● What you should do
Render the lines from the one containing "What Y value" up to and including the final line of the listing as a numbered list, leaving out blank lines.

● Material provided
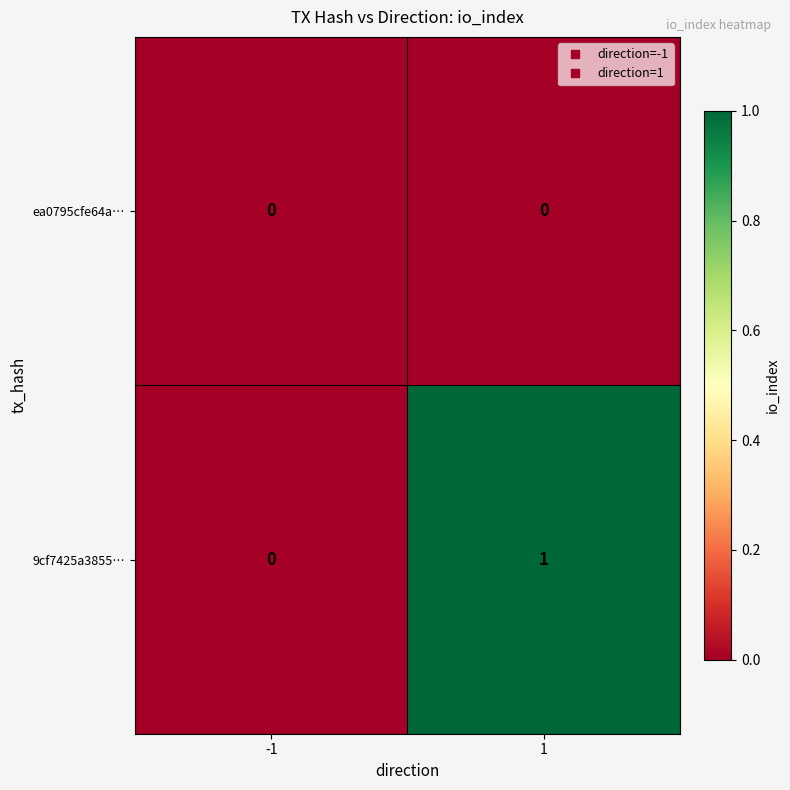

How many data points does each series have?

2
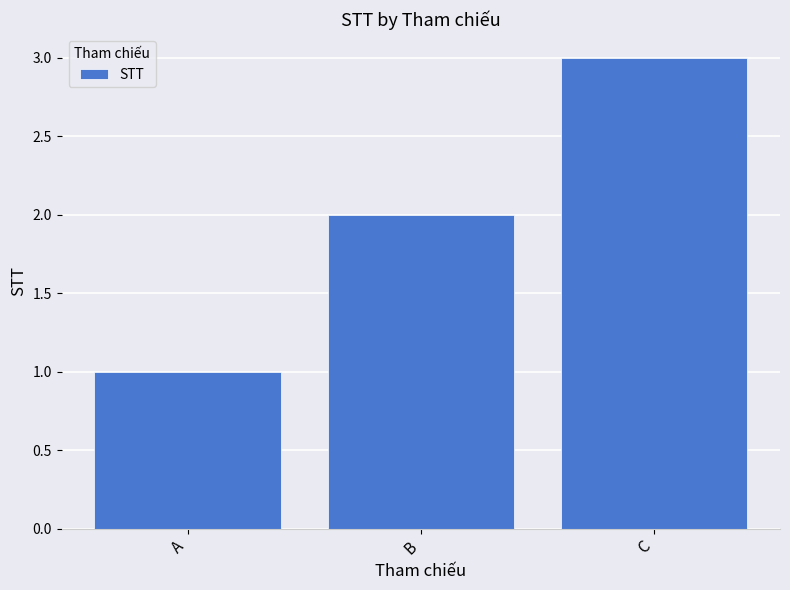

Rank the categories by value from highest to lowest.

C, B, A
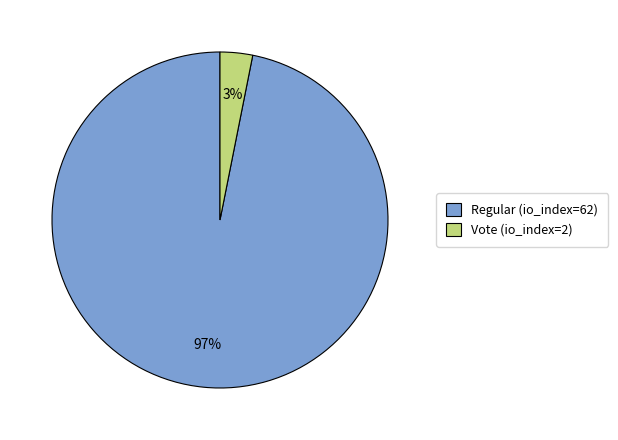

What is the largest slice in the pie chart?

Regular (io_index=62)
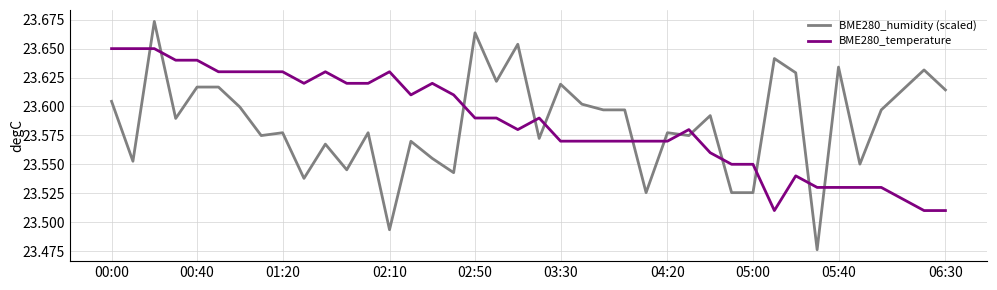

Rank the series by their maximum value, from lowest to highest.

BME280_temperature, BME280_humidity (scaled)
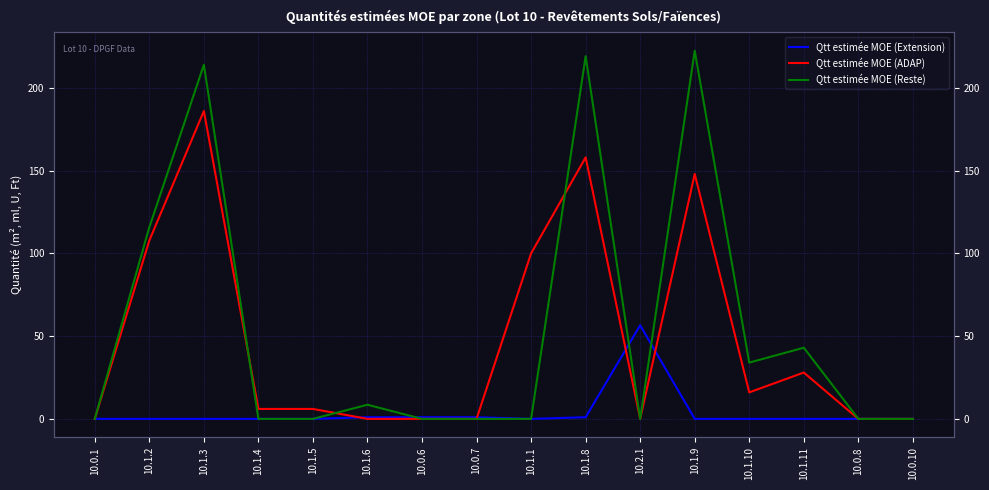

What are all the series names shown in the legend?

Qtt estimée MOE (Extension), Qtt estimée MOE (ADAP), Qtt estimée MOE (Reste)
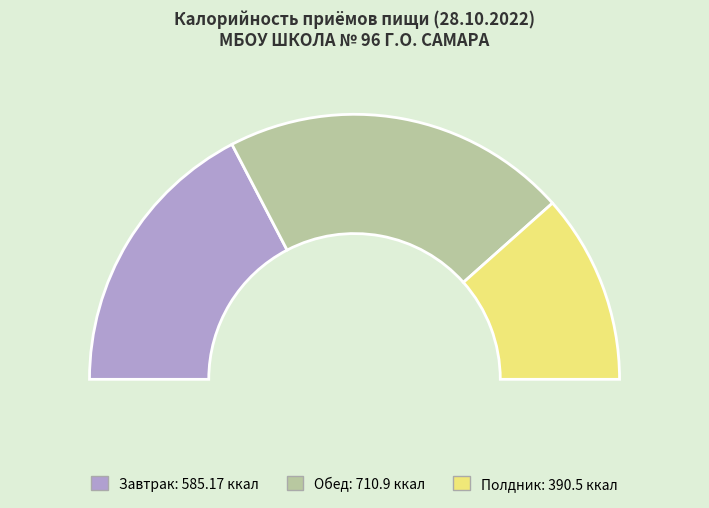

Rank the categories by value from lowest to highest.

Полдник, Завтрак, Обед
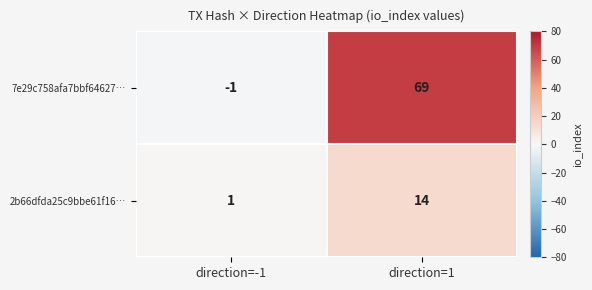

What is the maximum value shown in the chart?

69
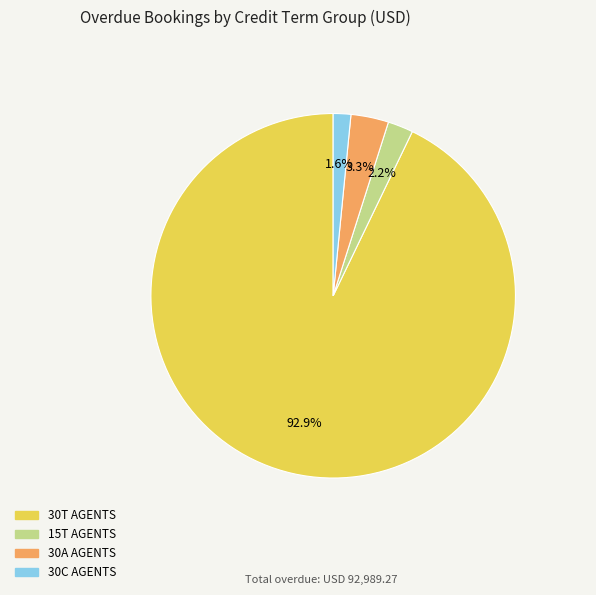

Count the number of slices in the pie.

4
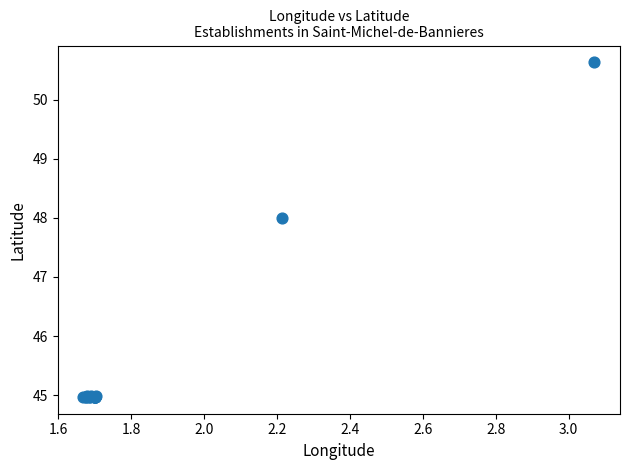

What Y value in the scatter plot is closest to 47?

48.0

● Response
1. What Y value in the scatter plot is closest to 47?
2. 48.0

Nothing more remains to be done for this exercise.